▶ [What you have to do]: Render all of the rows below as a Markdown table with the columns Row and Content, giving each row its sequential number in the first column. Omit blank lines and the pictures.

▶ [Given records]:
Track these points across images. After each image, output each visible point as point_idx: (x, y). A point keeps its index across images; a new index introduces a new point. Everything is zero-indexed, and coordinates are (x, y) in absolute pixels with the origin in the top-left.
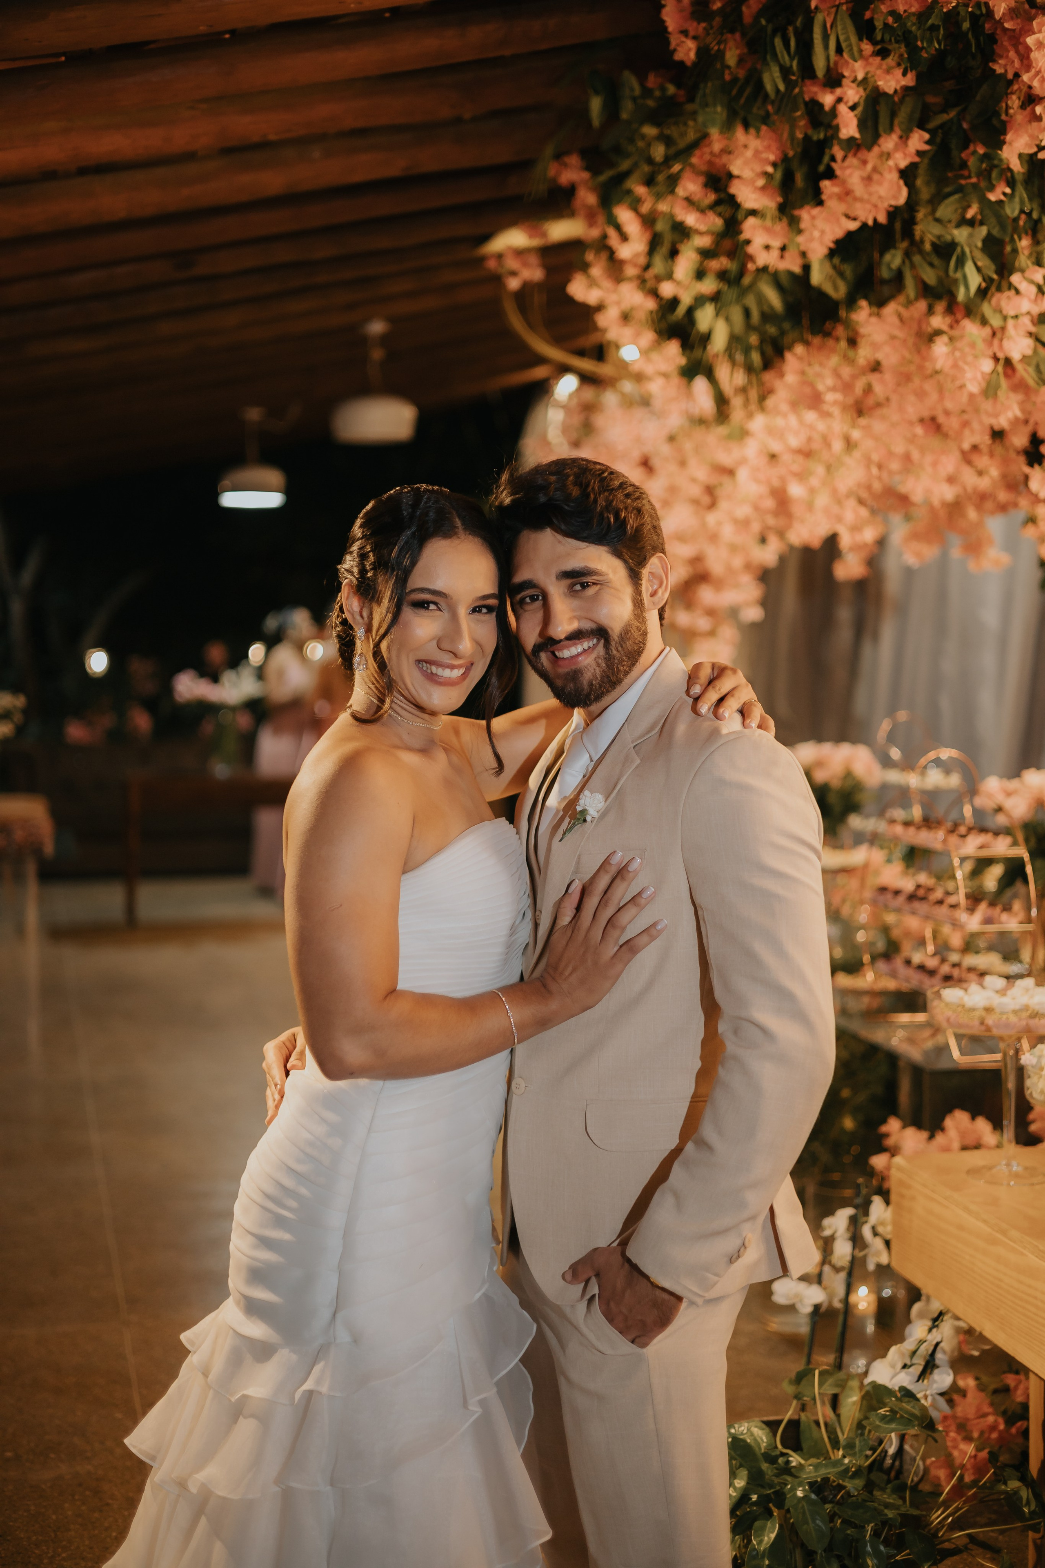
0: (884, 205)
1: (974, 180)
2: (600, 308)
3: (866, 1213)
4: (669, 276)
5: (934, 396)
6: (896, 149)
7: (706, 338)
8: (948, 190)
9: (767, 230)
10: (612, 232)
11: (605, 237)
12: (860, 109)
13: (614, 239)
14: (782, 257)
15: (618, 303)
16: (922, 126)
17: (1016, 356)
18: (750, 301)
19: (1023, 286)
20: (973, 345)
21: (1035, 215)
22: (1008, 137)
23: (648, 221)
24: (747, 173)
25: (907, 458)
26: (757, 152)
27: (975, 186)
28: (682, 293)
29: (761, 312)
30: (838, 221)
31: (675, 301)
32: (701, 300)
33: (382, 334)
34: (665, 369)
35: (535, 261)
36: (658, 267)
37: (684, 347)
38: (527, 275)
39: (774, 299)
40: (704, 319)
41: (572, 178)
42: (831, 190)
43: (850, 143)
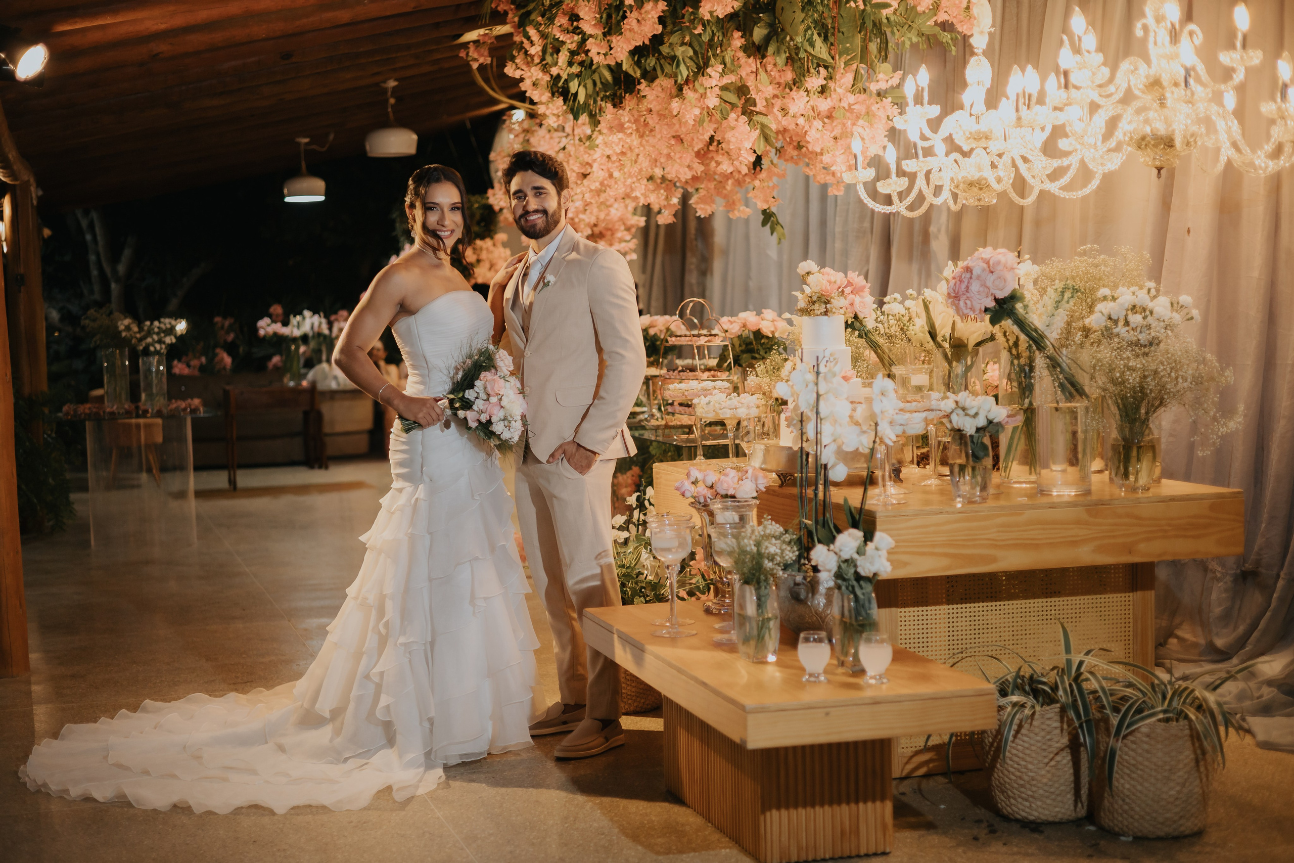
0: (650, 35)
1: (688, 24)
2: (522, 80)
3: (645, 494)
4: (556, 64)
5: (677, 126)
6: (652, 10)
7: (576, 95)
8: (677, 28)
9: (598, 45)
10: (525, 41)
11: (522, 43)
13: (526, 45)
14: (607, 58)
17: (711, 106)
18: (596, 77)
19: (713, 74)
20: (690, 102)
21: (720, 38)
22: (702, 4)
23: (544, 36)
24: (586, 17)
25: (668, 156)
26: (590, 8)
27: (688, 27)
28: (561, 74)
29: (602, 83)
30: (630, 42)
31: (559, 77)
32: (571, 76)
33: (394, 88)
34: (555, 112)
35: (486, 53)
36: (549, 59)
37: (565, 101)
38: (481, 60)
39: (608, 76)
40: (574, 86)
41: (506, 8)
42: (625, 26)
43: (631, 7)
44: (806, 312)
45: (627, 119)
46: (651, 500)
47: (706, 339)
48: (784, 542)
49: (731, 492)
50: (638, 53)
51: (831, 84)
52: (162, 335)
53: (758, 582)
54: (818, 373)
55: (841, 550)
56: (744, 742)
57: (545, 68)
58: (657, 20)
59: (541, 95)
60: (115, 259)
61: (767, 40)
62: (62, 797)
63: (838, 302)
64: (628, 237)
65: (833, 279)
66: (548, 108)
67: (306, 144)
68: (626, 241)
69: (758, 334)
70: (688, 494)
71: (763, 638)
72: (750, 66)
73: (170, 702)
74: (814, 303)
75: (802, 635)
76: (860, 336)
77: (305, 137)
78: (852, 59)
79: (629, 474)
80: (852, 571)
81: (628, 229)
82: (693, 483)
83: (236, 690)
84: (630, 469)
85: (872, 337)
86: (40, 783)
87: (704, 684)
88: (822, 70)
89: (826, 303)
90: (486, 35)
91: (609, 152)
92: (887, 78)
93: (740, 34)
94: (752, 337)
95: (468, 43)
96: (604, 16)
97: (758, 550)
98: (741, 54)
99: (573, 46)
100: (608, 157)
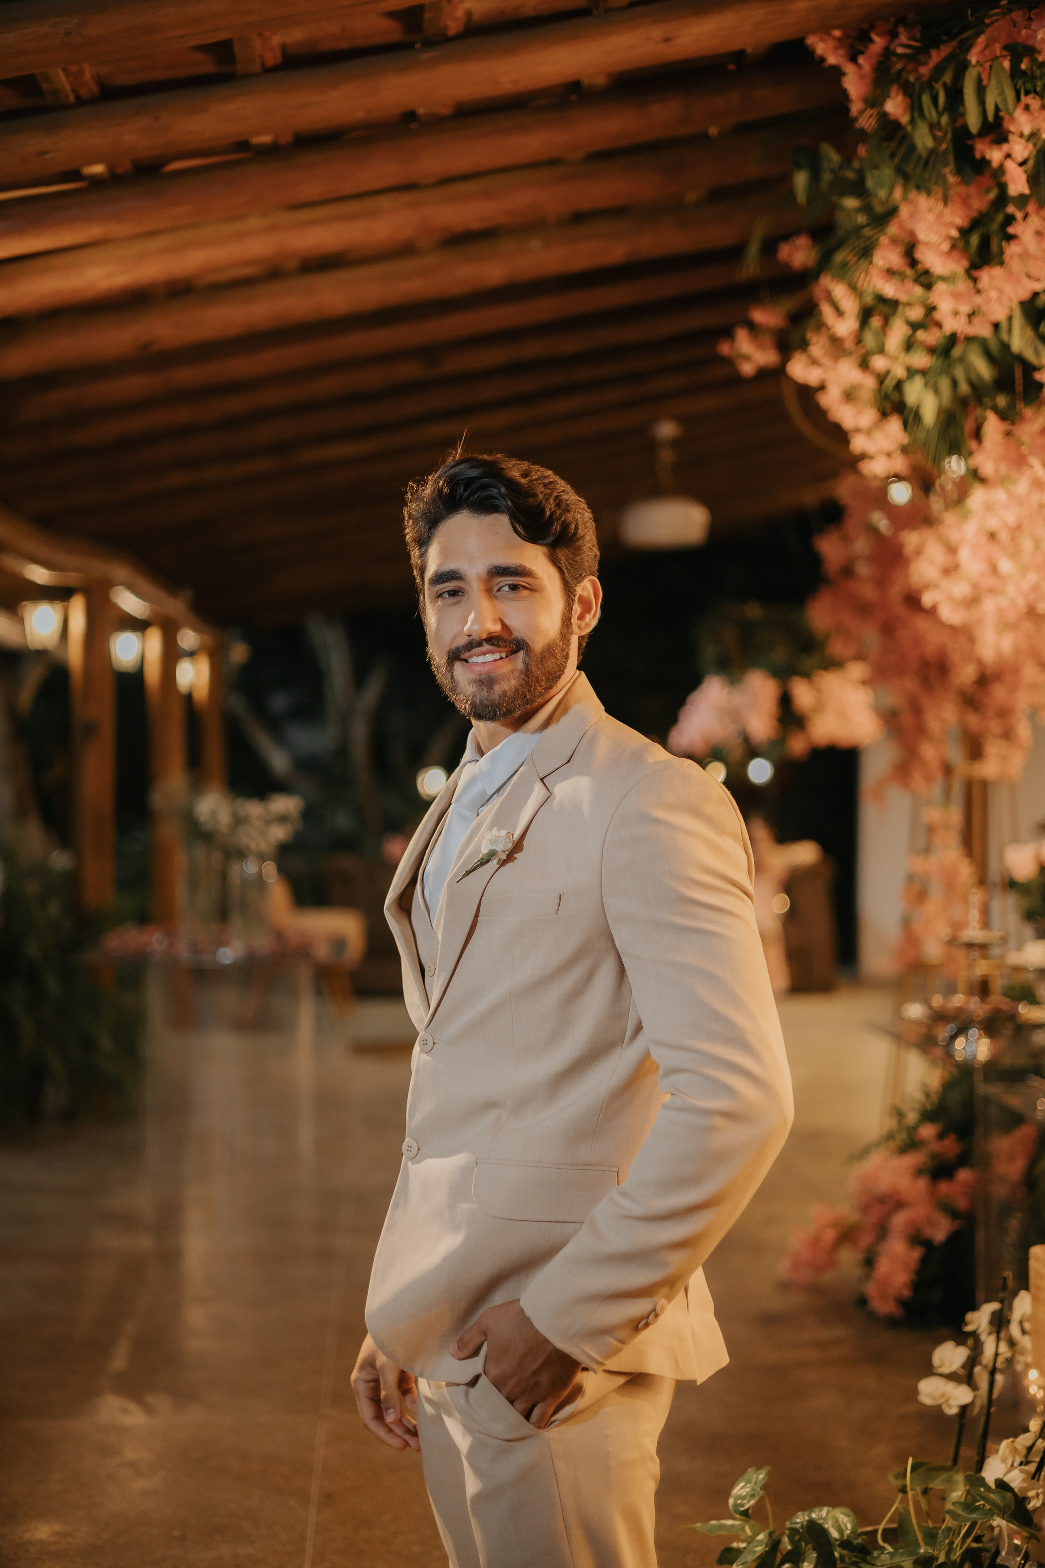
2: (822, 387)
3: (1011, 1308)
4: (881, 350)
7: (917, 412)
9: (956, 296)
10: (830, 310)
11: (824, 317)
12: (1031, 163)
13: (831, 317)
14: (970, 322)
15: (840, 382)
18: (959, 373)
23: (859, 293)
24: (932, 238)
28: (893, 367)
29: (971, 384)
30: (1021, 283)
31: (888, 375)
32: (912, 372)
33: (672, 437)
35: (771, 343)
36: (870, 340)
37: (903, 422)
38: (758, 359)
39: (983, 369)
40: (915, 392)
42: (1012, 250)
43: (1022, 200)
57: (864, 364)
96: (975, 240)
99: (916, 313)
100: (992, 536)
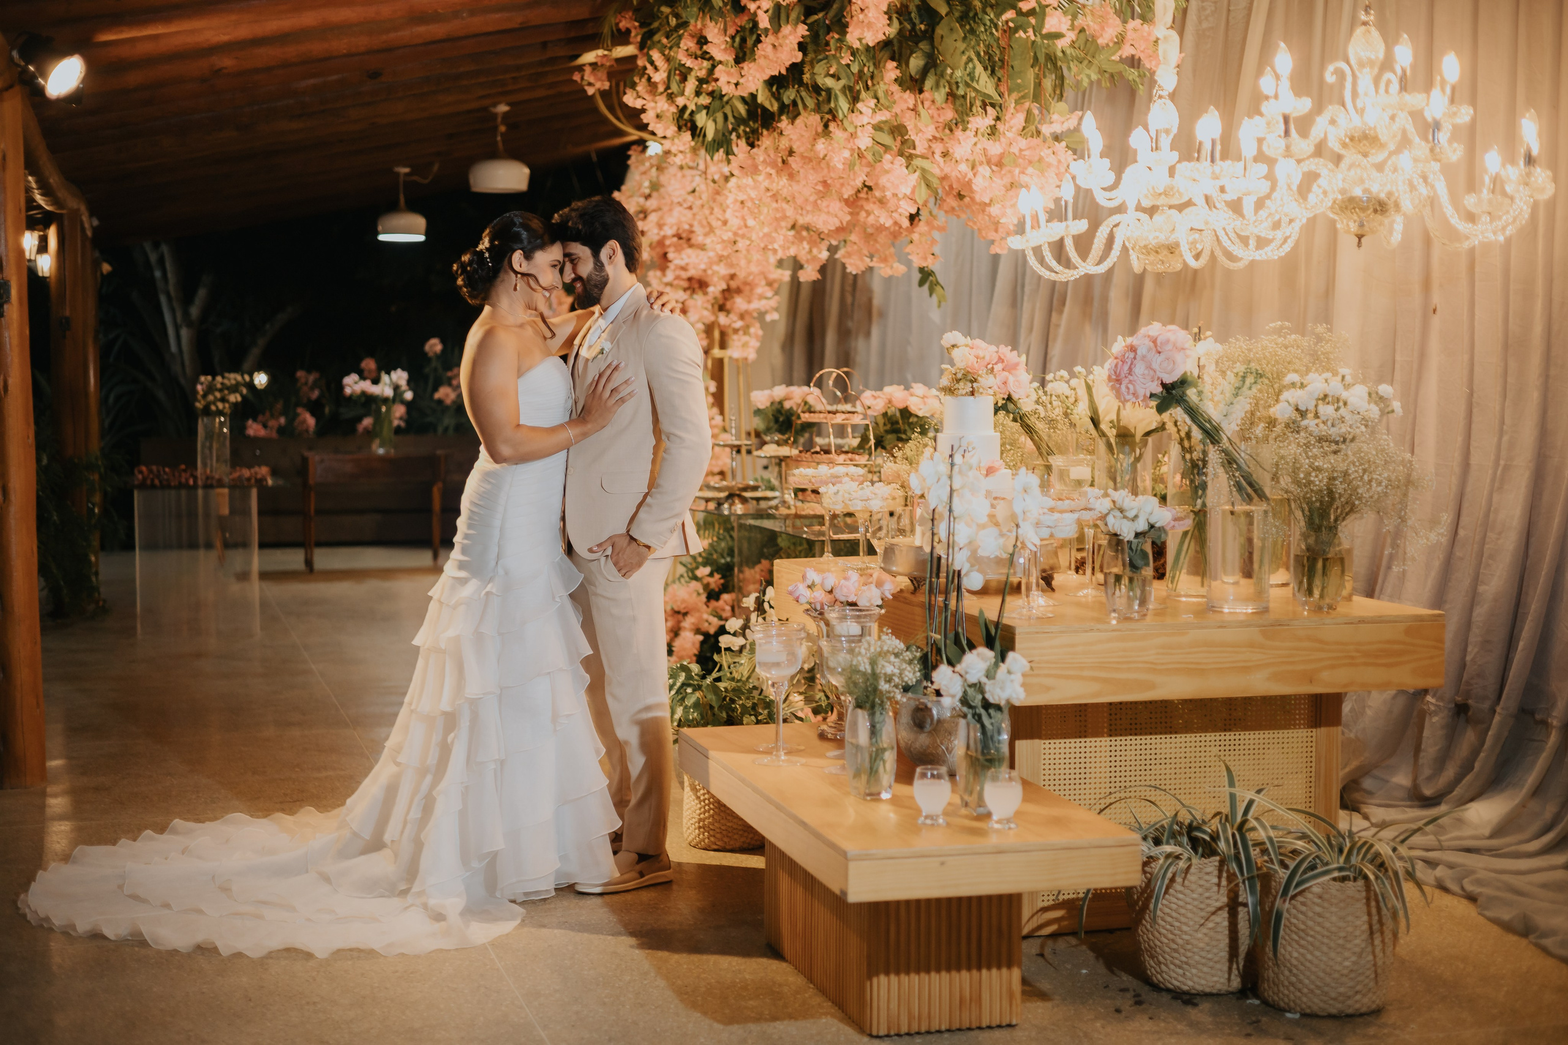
0: (788, 64)
1: (834, 52)
2: (643, 111)
4: (682, 94)
6: (790, 34)
7: (704, 129)
8: (820, 57)
9: (728, 73)
10: (648, 66)
11: (645, 68)
12: (770, 12)
13: (650, 70)
14: (736, 88)
15: (654, 108)
16: (804, 22)
18: (727, 110)
19: (864, 110)
21: (872, 69)
22: (849, 30)
23: (668, 59)
24: (715, 41)
26: (721, 30)
27: (834, 56)
28: (688, 104)
29: (734, 117)
30: (763, 70)
31: (685, 107)
32: (700, 108)
33: (505, 114)
34: (682, 148)
35: (604, 77)
36: (674, 88)
37: (693, 136)
38: (598, 85)
39: (742, 109)
40: (701, 119)
41: (628, 25)
42: (759, 52)
43: (766, 30)
44: (949, 391)
45: (761, 159)
46: (772, 603)
47: (844, 416)
48: (904, 660)
49: (852, 599)
50: (776, 83)
51: (1000, 126)
52: (226, 392)
53: (873, 707)
54: (952, 465)
55: (967, 673)
56: (844, 893)
57: (671, 97)
58: (796, 47)
59: (666, 128)
60: (187, 299)
61: (924, 72)
62: (68, 933)
63: (986, 381)
64: (769, 294)
65: (981, 354)
66: (673, 144)
67: (406, 174)
68: (767, 298)
69: (905, 413)
70: (802, 600)
71: (877, 771)
72: (906, 101)
73: (203, 822)
74: (958, 381)
75: (919, 770)
76: (1015, 420)
77: (405, 166)
78: (1023, 97)
79: (758, 568)
80: (980, 697)
81: (770, 284)
82: (809, 587)
83: (283, 811)
84: (760, 562)
85: (1028, 422)
86: (42, 915)
87: (803, 824)
88: (989, 108)
89: (972, 382)
90: (605, 56)
91: (741, 197)
92: (1063, 119)
93: (895, 64)
94: (898, 414)
95: (584, 65)
96: (738, 39)
97: (873, 669)
98: (895, 88)
99: (702, 74)
100: (742, 202)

▶ [Exercise solution]:
| Row | Content |
|---|---|
| 1 | Track these points across images. After each image, output each visible point as point_idx: (x, y). A point keeps its index across images; a new index introduces a new point. Everything is zero-indexed, and coordinates are (x, y) in absolute pixels with the origin in the top-left. |
| 2 | 0: (884, 205) |
| 3 | 1: (974, 180) |
| 4 | 2: (600, 308) |
| 5 | 3: (866, 1213) |
| 6 | 4: (669, 276) |
| 7 | 5: (934, 396) |
| 8 | 6: (896, 149) |
| 9 | 7: (706, 338) |
| 10 | 8: (948, 190) |
| 11 | 9: (767, 230) |
| 12 | 10: (612, 232) |
| 13 | 11: (605, 237) |
| 14 | 12: (860, 109) |
| 15 | 13: (614, 239) |
| 16 | 14: (782, 257) |
| 17 | 15: (618, 303) |
| 18 | 16: (922, 126) |
| 19 | 17: (1016, 356) |
| 20 | 18: (750, 301) |
| 21 | 19: (1023, 286) |
| 22 | 20: (973, 345) |
| 23 | 21: (1035, 215) |
| 24 | 22: (1008, 137) |
| 25 | 23: (648, 221) |
| 26 | 24: (747, 173) |
| 27 | 25: (907, 458) |
| 28 | 26: (757, 152) |
| 29 | 27: (975, 186) |
| 30 | 28: (682, 293) |
| 31 | 29: (761, 312) |
| 32 | 30: (838, 221) |
| 33 | 31: (675, 301) |
| 34 | 32: (701, 300) |
| 35 | 33: (382, 334) |
| 36 | 34: (665, 369) |
| 37 | 35: (535, 261) |
| 38 | 36: (658, 267) |
| 39 | 37: (684, 347) |
| 40 | 38: (527, 275) |
| 41 | 39: (774, 299) |
| 42 | 40: (704, 319) |
| 43 | 41: (572, 178) |
| 44 | 42: (831, 190) |
| 45 | 43: (850, 143) |
| 46 | 0: (650, 35) |
| 47 | 1: (688, 24) |
| 48 | 2: (522, 80) |
| 49 | 3: (645, 494) |
| 50 | 4: (556, 64) |
| 51 | 5: (677, 126) |
| 52 | 6: (652, 10) |
| 53 | 7: (576, 95) |
| 54 | 8: (677, 28) |
| 55 | 9: (598, 45) |
| 56 | 10: (525, 41) |
| 57 | 11: (522, 43) |
| 58 | 13: (526, 45) |
| 59 | 14: (607, 58) |
| 60 | 17: (711, 106) |
| 61 | 18: (596, 77) |
| 62 | 19: (713, 74) |
| 63 | 20: (690, 102) |
| 64 | 21: (720, 38) |
| 65 | 22: (702, 4) |
| 66 | 23: (544, 36) |
| 67 | 24: (586, 17) |
| 68 | 25: (668, 156) |
| 69 | 26: (590, 8) |
| 70 | 27: (688, 27) |
| 71 | 28: (561, 74) |
| 72 | 29: (602, 83) |
| 73 | 30: (630, 42) |
| 74 | 31: (559, 77) |
| 75 | 32: (571, 76) |
| 76 | 33: (394, 88) |
| 77 | 34: (555, 112) |
| 78 | 35: (486, 53) |
| 79 | 36: (549, 59) |
| 80 | 37: (565, 101) |
| 81 | 38: (481, 60) |
| 82 | 39: (608, 76) |
| 83 | 40: (574, 86) |
| 84 | 41: (506, 8) |
| 85 | 42: (625, 26) |
| 86 | 43: (631, 7) |
| 87 | 44: (806, 312) |
| 88 | 45: (627, 119) |
| 89 | 46: (651, 500) |
| 90 | 47: (706, 339) |
| 91 | 48: (784, 542) |
| 92 | 49: (731, 492) |
| 93 | 50: (638, 53) |
| 94 | 51: (831, 84) |
| 95 | 52: (162, 335) |
| 96 | 53: (758, 582) |
| 97 | 54: (818, 373) |
| 98 | 55: (841, 550) |
| 99 | 56: (744, 742) |
| 100 | 57: (545, 68) |
| 101 | 58: (657, 20) |
| 102 | 59: (541, 95) |
| 103 | 60: (115, 259) |
| 104 | 61: (767, 40) |
| 105 | 62: (62, 797) |
| 106 | 63: (838, 302) |
| 107 | 64: (628, 237) |
| 108 | 65: (833, 279) |
| 109 | 66: (548, 108) |
| 110 | 67: (306, 144) |
| 111 | 68: (626, 241) |
| 112 | 69: (758, 334) |
| 113 | 70: (688, 494) |
| 114 | 71: (763, 638) |
| 115 | 72: (750, 66) |
| 116 | 73: (170, 702) |
| 117 | 74: (814, 303) |
| 118 | 75: (802, 635) |
| 119 | 76: (860, 336) |
| 120 | 77: (305, 137) |
| 121 | 78: (852, 59) |
| 122 | 79: (629, 474) |
| 123 | 80: (852, 571) |
| 124 | 81: (628, 229) |
| 125 | 82: (693, 483) |
| 126 | 83: (236, 690) |
| 127 | 84: (630, 469) |
| 128 | 85: (872, 337) |
| 129 | 86: (40, 783) |
| 130 | 87: (704, 684) |
| 131 | 88: (822, 70) |
| 132 | 89: (826, 303) |
| 133 | 90: (486, 35) |
| 134 | 91: (609, 152) |
| 135 | 92: (887, 78) |
| 136 | 93: (740, 34) |
| 137 | 94: (752, 337) |
| 138 | 95: (468, 43) |
| 139 | 96: (604, 16) |
| 140 | 97: (758, 550) |
| 141 | 98: (741, 54) |
| 142 | 99: (573, 46) |
| 143 | 100: (608, 157) |
| 144 | 2: (822, 387) |
| 145 | 3: (1011, 1308) |
| 146 | 4: (881, 350) |
| 147 | 7: (917, 412) |
| 148 | 9: (956, 296) |
| 149 | 10: (830, 310) |
| 150 | 11: (824, 317) |
| 151 | 12: (1031, 163) |
| 152 | 13: (831, 317) |
| 153 | 14: (970, 322) |
| 154 | 15: (840, 382) |
| 155 | 18: (959, 373) |
| 156 | 23: (859, 293) |
| 157 | 24: (932, 238) |
| 158 | 28: (893, 367) |
| 159 | 29: (971, 384) |
| 160 | 30: (1021, 283) |
| 161 | 31: (888, 375) |
| 162 | 32: (912, 372) |
| 163 | 33: (672, 437) |
| 164 | 35: (771, 343) |
| 165 | 36: (870, 340) |
| 166 | 37: (903, 422) |
| 167 | 38: (758, 359) |
| 168 | 39: (983, 369) |
| 169 | 40: (915, 392) |
| 170 | 42: (1012, 250) |
| 171 | 43: (1022, 200) |
| 172 | 57: (864, 364) |
| 173 | 96: (975, 240) |
| 174 | 99: (916, 313) |
| 175 | 100: (992, 536) |
| 176 | 0: (788, 64) |
| 177 | 1: (834, 52) |
| 178 | 2: (643, 111) |
| 179 | 4: (682, 94) |
| 180 | 6: (790, 34) |
| 181 | 7: (704, 129) |
| 182 | 8: (820, 57) |
| 183 | 9: (728, 73) |
| 184 | 10: (648, 66) |
| 185 | 11: (645, 68) |
| 186 | 12: (770, 12) |
| 187 | 13: (650, 70) |
| 188 | 14: (736, 88) |
| 189 | 15: (654, 108) |
| 190 | 16: (804, 22) |
| 191 | 18: (727, 110) |
| 192 | 19: (864, 110) |
| 193 | 21: (872, 69) |
| 194 | 22: (849, 30) |
| 195 | 23: (668, 59) |
| 196 | 24: (715, 41) |
| 197 | 26: (721, 30) |
| 198 | 27: (834, 56) |
| 199 | 28: (688, 104) |
| 200 | 29: (734, 117) |
| 201 | 30: (763, 70) |
| 202 | 31: (685, 107) |
| 203 | 32: (700, 108) |
| 204 | 33: (505, 114) |
| 205 | 34: (682, 148) |
| 206 | 35: (604, 77) |
| 207 | 36: (674, 88) |
| 208 | 37: (693, 136) |
| 209 | 38: (598, 85) |
| 210 | 39: (742, 109) |
| 211 | 40: (701, 119) |
| 212 | 41: (628, 25) |
| 213 | 42: (759, 52) |
| 214 | 43: (766, 30) |
| 215 | 44: (949, 391) |
| 216 | 45: (761, 159) |
| 217 | 46: (772, 603) |
| 218 | 47: (844, 416) |
| 219 | 48: (904, 660) |
| 220 | 49: (852, 599) |
| 221 | 50: (776, 83) |
| 222 | 51: (1000, 126) |
| 223 | 52: (226, 392) |
| 224 | 53: (873, 707) |
| 225 | 54: (952, 465) |
| 226 | 55: (967, 673) |
| 227 | 56: (844, 893) |
| 228 | 57: (671, 97) |
| 229 | 58: (796, 47) |
| 230 | 59: (666, 128) |
| 231 | 60: (187, 299) |
| 232 | 61: (924, 72) |
| 233 | 62: (68, 933) |
| 234 | 63: (986, 381) |
| 235 | 64: (769, 294) |
| 236 | 65: (981, 354) |
| 237 | 66: (673, 144) |
| 238 | 67: (406, 174) |
| 239 | 68: (767, 298) |
| 240 | 69: (905, 413) |
| 241 | 70: (802, 600) |
| 242 | 71: (877, 771) |
| 243 | 72: (906, 101) |
| 244 | 73: (203, 822) |
| 245 | 74: (958, 381) |
| 246 | 75: (919, 770) |
| 247 | 76: (1015, 420) |
| 248 | 77: (405, 166) |
| 249 | 78: (1023, 97) |
| 250 | 79: (758, 568) |
| 251 | 80: (980, 697) |
| 252 | 81: (770, 284) |
| 253 | 82: (809, 587) |
| 254 | 83: (283, 811) |
| 255 | 84: (760, 562) |
| 256 | 85: (1028, 422) |
| 257 | 86: (42, 915) |
| 258 | 87: (803, 824) |
| 259 | 88: (989, 108) |
| 260 | 89: (972, 382) |
| 261 | 90: (605, 56) |
| 262 | 91: (741, 197) |
| 263 | 92: (1063, 119) |
| 264 | 93: (895, 64) |
| 265 | 94: (898, 414) |
| 266 | 95: (584, 65) |
| 267 | 96: (738, 39) |
| 268 | 97: (873, 669) |
| 269 | 98: (895, 88) |
| 270 | 99: (702, 74) |
| 271 | 100: (742, 202) |